Tuesday, January 15, 2013

Day 15

Day 15 of  The Red Shoe Project was a day of "Pressing in."

Pressing in = continuing to apply even pressure, without easing up, in order to get closer.



Have you ever been in a crowded lobby of a concert hall, where everyone is shoulder to shoulder, waiting for the doors to open?  Everyone wants to get into the theater and find the best possible seat -- right in front of the stage. The doors finally open, and all the people in the lobby slowly, "press in" with a steady determination, and they move themselves forward, funneling through the open door.

That's kind of what it was like in prayer today.  I just had to get into "that place." - Right in front of the Master, Himself.  (I'm tired of sitting in the balcony and having to use someone's binoculars to see what's going on). LOL!

Seriously... I just wanted to go deeper... deeper in prayer.  My heart is hungry for a good seat.  A seat that's close to God.  Press -- Press -- Press.

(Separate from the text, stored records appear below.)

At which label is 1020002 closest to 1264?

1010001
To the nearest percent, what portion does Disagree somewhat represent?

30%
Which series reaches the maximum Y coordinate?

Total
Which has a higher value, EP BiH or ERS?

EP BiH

I had to push through all sorts of things.  Every so often these random thoughts would pop up in my mind like,

  1. "Ok... that's enough... Let's go watch t.v. now." or
  2. "Isn't it time to stop and do some work?"
  3. "I wonder what's to eat in the refrigerator?"
  4. "What's on my calendar for tomorrow?"
  5. "Is that the sound of someone texting me?"
I had to shut the voices off - too distracting! I had to FOCUS if I was going to get there.

It took TIME.   We're not talking McDonald's Drive Thru here!
It was 15 minutes before the first barrier presented itself.  It was so obvious... I just shook it off!  Then just when I really started entering into worship (to a CD I had playing), along came distraction #2.   I pushed that aside...made some good headway... and #1 returned for an encore. I shook that off again, and pressed in closer... still not close enough for me, though.  Along came #3, accompanied by growls from my stomach.  Didn't I just eat, not that long ago? I closed my eyes, changed my position, and pushed in further.  Oh no! The big one... #4 "What's on my calendar for tomorrow?"  Ok... let's just focus on the here and now, and move into His Presence.  There's #1 again.  I shook it off, totally annoyed. 

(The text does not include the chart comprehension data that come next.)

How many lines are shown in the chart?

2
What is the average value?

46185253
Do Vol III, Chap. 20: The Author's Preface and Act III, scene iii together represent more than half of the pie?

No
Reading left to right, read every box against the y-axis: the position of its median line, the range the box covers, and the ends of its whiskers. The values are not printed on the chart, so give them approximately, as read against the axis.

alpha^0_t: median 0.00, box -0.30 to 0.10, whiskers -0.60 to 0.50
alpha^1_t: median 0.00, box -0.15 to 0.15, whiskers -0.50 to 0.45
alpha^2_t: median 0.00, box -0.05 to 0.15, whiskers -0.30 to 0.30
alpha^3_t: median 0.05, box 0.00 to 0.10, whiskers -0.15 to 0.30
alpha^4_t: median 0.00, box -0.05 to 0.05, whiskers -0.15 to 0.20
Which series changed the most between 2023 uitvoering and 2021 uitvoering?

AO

I'd like to tell you that it ended at #5.  But no... the list of obstacles went on and on.  But I was determined. I stayed focused on pushing through.... only to find that when I got through the door... I still needed to press through to get to the front of the stage (sort a speak).  

Needless to say... my flesh presented numerous distractions, but I didn't give up.  I fought them off.  I kept praying.  I kept singing. When my mind filled up with pictures of people I knew, I presented them to The Lord in my prayers.  I prayed in the Spirit. 

At one point I cried, "I want to go deeper, Lord!
and He responded, "This is how you go deeper!
So I continued.

I've come to find that keeping my eyes shut, shuts out a lot of distractions. But even still, here and there my eyes would check the clock and I'd think...  Just 15 minutes more...   O.k., just til the hour is up...   Maybe just a little longer...   I can't stop now, I'm in the middle of something...   This is really good, surely a few more minutes will be ok?...   What time is it now?  Really?  Where did the time go?...   O.k., just a minute or two longer...   Just one more song...  Alright.  I guess it's a good time to take a break... if I have to. 

A few hours had gone by.  (Deep breath).

Who would have thought that these RED SHOES would get me in -- front and center?


Tell me your "Pressing In" experience.